Source material below:

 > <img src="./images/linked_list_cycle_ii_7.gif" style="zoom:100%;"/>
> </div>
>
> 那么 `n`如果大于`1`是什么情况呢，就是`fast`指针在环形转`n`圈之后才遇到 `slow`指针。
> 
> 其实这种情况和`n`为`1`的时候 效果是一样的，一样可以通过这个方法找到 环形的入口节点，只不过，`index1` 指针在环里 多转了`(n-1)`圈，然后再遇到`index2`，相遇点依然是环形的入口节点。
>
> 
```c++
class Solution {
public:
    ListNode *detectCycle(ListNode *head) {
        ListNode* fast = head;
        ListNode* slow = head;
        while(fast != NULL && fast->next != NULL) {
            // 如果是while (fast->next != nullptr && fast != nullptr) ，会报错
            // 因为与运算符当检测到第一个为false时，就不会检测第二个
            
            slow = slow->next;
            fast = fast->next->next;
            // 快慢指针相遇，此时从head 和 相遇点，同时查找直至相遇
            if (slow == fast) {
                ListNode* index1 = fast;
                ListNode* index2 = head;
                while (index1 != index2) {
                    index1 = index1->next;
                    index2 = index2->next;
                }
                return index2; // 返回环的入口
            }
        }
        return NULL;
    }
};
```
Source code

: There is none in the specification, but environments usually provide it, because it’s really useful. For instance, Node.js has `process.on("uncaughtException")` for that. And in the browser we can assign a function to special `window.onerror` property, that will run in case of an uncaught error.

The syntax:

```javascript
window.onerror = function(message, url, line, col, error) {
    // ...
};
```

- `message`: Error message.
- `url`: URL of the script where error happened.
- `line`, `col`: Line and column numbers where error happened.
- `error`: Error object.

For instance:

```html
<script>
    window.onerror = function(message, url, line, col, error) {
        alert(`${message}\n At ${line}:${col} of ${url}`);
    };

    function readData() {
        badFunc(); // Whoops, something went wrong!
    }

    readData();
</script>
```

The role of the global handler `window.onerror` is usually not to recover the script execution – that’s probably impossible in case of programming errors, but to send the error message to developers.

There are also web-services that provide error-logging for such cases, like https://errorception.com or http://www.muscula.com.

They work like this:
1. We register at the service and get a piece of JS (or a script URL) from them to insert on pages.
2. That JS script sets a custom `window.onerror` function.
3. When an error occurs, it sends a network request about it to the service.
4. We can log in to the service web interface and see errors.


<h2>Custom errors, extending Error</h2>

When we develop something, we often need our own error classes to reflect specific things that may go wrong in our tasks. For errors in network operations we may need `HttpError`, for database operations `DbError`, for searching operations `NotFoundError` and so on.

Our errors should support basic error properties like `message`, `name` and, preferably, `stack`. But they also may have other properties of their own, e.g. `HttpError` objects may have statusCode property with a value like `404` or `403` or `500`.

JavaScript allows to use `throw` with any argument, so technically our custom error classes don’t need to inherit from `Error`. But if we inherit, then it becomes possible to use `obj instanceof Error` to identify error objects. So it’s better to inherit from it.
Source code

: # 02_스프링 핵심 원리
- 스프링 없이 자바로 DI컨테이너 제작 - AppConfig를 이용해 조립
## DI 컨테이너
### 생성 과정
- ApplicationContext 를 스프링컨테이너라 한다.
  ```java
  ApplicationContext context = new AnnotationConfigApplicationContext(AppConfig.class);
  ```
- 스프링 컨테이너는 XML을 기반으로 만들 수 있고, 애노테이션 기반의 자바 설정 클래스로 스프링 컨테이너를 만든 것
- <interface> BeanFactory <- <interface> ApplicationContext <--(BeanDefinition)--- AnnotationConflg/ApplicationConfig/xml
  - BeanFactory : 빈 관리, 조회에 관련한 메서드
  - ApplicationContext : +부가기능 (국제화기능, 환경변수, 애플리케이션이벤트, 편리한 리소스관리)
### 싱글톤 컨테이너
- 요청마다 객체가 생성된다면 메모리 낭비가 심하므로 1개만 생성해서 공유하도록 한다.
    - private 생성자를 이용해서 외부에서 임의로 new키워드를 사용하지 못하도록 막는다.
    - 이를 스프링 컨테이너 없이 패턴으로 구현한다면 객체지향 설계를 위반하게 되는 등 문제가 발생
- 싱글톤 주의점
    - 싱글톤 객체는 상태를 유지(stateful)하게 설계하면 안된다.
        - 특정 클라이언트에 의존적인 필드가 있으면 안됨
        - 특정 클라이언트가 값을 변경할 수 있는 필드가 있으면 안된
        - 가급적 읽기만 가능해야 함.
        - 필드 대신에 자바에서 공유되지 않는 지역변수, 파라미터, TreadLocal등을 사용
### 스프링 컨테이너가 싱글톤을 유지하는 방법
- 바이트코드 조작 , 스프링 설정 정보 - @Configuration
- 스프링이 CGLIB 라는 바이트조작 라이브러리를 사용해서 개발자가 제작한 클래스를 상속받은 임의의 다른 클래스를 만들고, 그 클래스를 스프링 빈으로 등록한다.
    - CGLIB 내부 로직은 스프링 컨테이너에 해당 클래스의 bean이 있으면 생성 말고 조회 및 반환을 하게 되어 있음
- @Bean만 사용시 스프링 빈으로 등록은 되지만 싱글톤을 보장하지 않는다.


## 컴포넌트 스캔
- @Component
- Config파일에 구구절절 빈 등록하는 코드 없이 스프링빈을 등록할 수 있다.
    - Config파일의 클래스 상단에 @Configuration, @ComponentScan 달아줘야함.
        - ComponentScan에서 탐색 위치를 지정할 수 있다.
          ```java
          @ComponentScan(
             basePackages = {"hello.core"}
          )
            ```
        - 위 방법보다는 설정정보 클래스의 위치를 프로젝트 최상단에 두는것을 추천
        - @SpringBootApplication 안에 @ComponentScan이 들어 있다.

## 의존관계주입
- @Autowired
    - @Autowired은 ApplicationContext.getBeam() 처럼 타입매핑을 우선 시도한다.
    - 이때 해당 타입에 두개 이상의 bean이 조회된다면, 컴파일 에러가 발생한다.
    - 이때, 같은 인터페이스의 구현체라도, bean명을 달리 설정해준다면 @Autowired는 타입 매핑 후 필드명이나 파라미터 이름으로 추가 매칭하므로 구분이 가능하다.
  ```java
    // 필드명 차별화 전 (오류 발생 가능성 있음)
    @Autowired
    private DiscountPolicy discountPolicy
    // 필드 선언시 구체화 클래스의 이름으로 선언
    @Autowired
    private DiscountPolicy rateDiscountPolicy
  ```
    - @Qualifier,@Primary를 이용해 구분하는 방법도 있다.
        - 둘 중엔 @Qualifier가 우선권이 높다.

End of Source material.

- **Task goal**
A complete and exact repetition of the entries is required.

- **Response to this task**
 > <img src="./images/linked_list_cycle_ii_7.gif" style="zoom:100%;"/>
> </div>
>
> 那么 `n`如果大于`1`是什么情况呢，就是`fast`指针在环形转`n`圈之后才遇到 `slow`指针。
> 
> 其实这种情况和`n`为`1`的时候 效果是一样的，一样可以通过这个方法找到 环形的入口节点，只不过，`index1` 指针在环里 多转了`(n-1)`圈，然后再遇到`index2`，相遇点依然是环形的入口节点。
>
> 
```c++
class Solution {
public:
    ListNode *detectCycle(ListNode *head) {
        ListNode* fast = head;
        ListNode* slow = head;
        while(fast != NULL && fast->next != NULL) {
            // 如果是while (fast->next != nullptr && fast != nullptr) ，会报错
            // 因为与运算符当检测到第一个为false时，就不会检测第二个
            
            slow = slow->next;
            fast = fast->next->next;
            // 快慢指针相遇，此时从head 和 相遇点，同时查找直至相遇
            if (slow == fast) {
                ListNode* index1 = fast;
                ListNode* index2 = head;
                while (index1 != index2) {
                    index1 = index1->next;
                    index2 = index2->next;
                }
                return index2; // 返回环的入口
            }
        }
        return NULL;
    }
};
```
Source code

: There is none in the specification, but environments usually provide it, because it’s really useful. For instance, Node.js has `process.on("uncaughtException")` for that. And in the browser we can assign a function to special `window.onerror` property, that will run in case of an uncaught error.

The syntax:

```javascript
window.onerror = function(message, url, line, col, error) {
    // ...
};
```

- `message`: Error message.
- `url`: URL of the script where error happened.
- `line`, `col`: Line and column numbers where error happened.
- `error`: Error object.

For instance:

```html
<script>
    window.onerror = function(message, url, line, col, error) {
        alert(`${message}\n At ${line}:${col} of ${url}`);
    };

    function readData() {
        badFunc(); // Whoops, something went wrong!
    }

    readData();
</script>
```

The role of the global handler `window.onerror` is usually not to recover the script execution – that’s probably impossible in case of programming errors, but to send the error message to developers.

There are also web-services that provide error-logging for such cases, like https://errorception.com or http://www.muscula.com.

They work like this:
1. We register at the service and get a piece of JS (or a script URL) from them to insert on pages.
2. That JS script sets a custom `window.onerror` function.
3. When an error occurs, it sends a network request about it to the service.
4. We can log in to the service web interface and see errors.


<h2>Custom errors, extending Error</h2>

When we develop something, we often need our own error classes to reflect specific things that may go wrong in our tasks. For errors in network operations we may need `HttpError`, for database operations `DbError`, for searching operations `NotFoundError` and so on.

Our errors should support basic error properties like `message`, `name` and, preferably, `stack`. But they also may have other properties of their own, e.g. `HttpError` objects may have statusCode property with a value like `404` or `403` or `500`.

JavaScript allows to use `throw` with any argument, so technically our custom error classes don’t need to inherit from `Error`. But if we inherit, then it becomes possible to use `obj instanceof Error` to identify error objects. So it’s better to inherit from it.
Source code

: # 02_스프링 핵심 원리
- 스프링 없이 자바로 DI컨테이너 제작 - AppConfig를 이용해 조립
## DI 컨테이너
### 생성 과정
- ApplicationContext 를 스프링컨테이너라 한다.
  ```java
  ApplicationContext context = new AnnotationConfigApplicationContext(AppConfig.class);
  ```
- 스프링 컨테이너는 XML을 기반으로 만들 수 있고, 애노테이션 기반의 자바 설정 클래스로 스프링 컨테이너를 만든 것
- <interface> BeanFactory <- <interface> ApplicationContext <--(BeanDefinition)--- AnnotationConflg/ApplicationConfig/xml
  - BeanFactory : 빈 관리, 조회에 관련한 메서드
  - ApplicationContext : +부가기능 (국제화기능, 환경변수, 애플리케이션이벤트, 편리한 리소스관리)
### 싱글톤 컨테이너
- 요청마다 객체가 생성된다면 메모리 낭비가 심하므로 1개만 생성해서 공유하도록 한다.
    - private 생성자를 이용해서 외부에서 임의로 new키워드를 사용하지 못하도록 막는다.
    - 이를 스프링 컨테이너 없이 패턴으로 구현한다면 객체지향 설계를 위반하게 되는 등 문제가 발생
- 싱글톤 주의점
    - 싱글톤 객체는 상태를 유지(stateful)하게 설계하면 안된다.
        - 특정 클라이언트에 의존적인 필드가 있으면 안됨
        - 특정 클라이언트가 값을 변경할 수 있는 필드가 있으면 안된
        - 가급적 읽기만 가능해야 함.
        - 필드 대신에 자바에서 공유되지 않는 지역변수, 파라미터, TreadLocal등을 사용
### 스프링 컨테이너가 싱글톤을 유지하는 방법
- 바이트코드 조작 , 스프링 설정 정보 - @Configuration
- 스프링이 CGLIB 라는 바이트조작 라이브러리를 사용해서 개발자가 제작한 클래스를 상속받은 임의의 다른 클래스를 만들고, 그 클래스를 스프링 빈으로 등록한다.
    - CGLIB 내부 로직은 스프링 컨테이너에 해당 클래스의 bean이 있으면 생성 말고 조회 및 반환을 하게 되어 있음
- @Bean만 사용시 스프링 빈으로 등록은 되지만 싱글톤을 보장하지 않는다.


## 컴포넌트 스캔
- @Component
- Config파일에 구구절절 빈 등록하는 코드 없이 스프링빈을 등록할 수 있다.
    - Config파일의 클래스 상단에 @Configuration, @ComponentScan 달아줘야함.
        - ComponentScan에서 탐색 위치를 지정할 수 있다.
          ```java
          @ComponentScan(
             basePackages = {"hello.core"}
          )
            ```
        - 위 방법보다는 설정정보 클래스의 위치를 프로젝트 최상단에 두는것을 추천
        - @SpringBootApplication 안에 @ComponentScan이 들어 있다.

## 의존관계주입
- @Autowired
    - @Autowired은 ApplicationContext.getBeam() 처럼 타입매핑을 우선 시도한다.
    - 이때 해당 타입에 두개 이상의 bean이 조회된다면, 컴파일 에러가 발생한다.
    - 이때, 같은 인터페이스의 구현체라도, bean명을 달리 설정해준다면 @Autowired는 타입 매핑 후 필드명이나 파라미터 이름으로 추가 매칭하므로 구분이 가능하다.
  ```java
    // 필드명 차별화 전 (오류 발생 가능성 있음)
    @Autowired
    private DiscountPolicy discountPolicy
    // 필드 선언시 구체화 클래스의 이름으로 선언
    @Autowired
    private DiscountPolicy rateDiscountPolicy
  ```
    - @Qualifier,@Primary를 이용해 구분하는 방법도 있다.
        - 둘 중엔 @Qualifier가 우선권이 높다.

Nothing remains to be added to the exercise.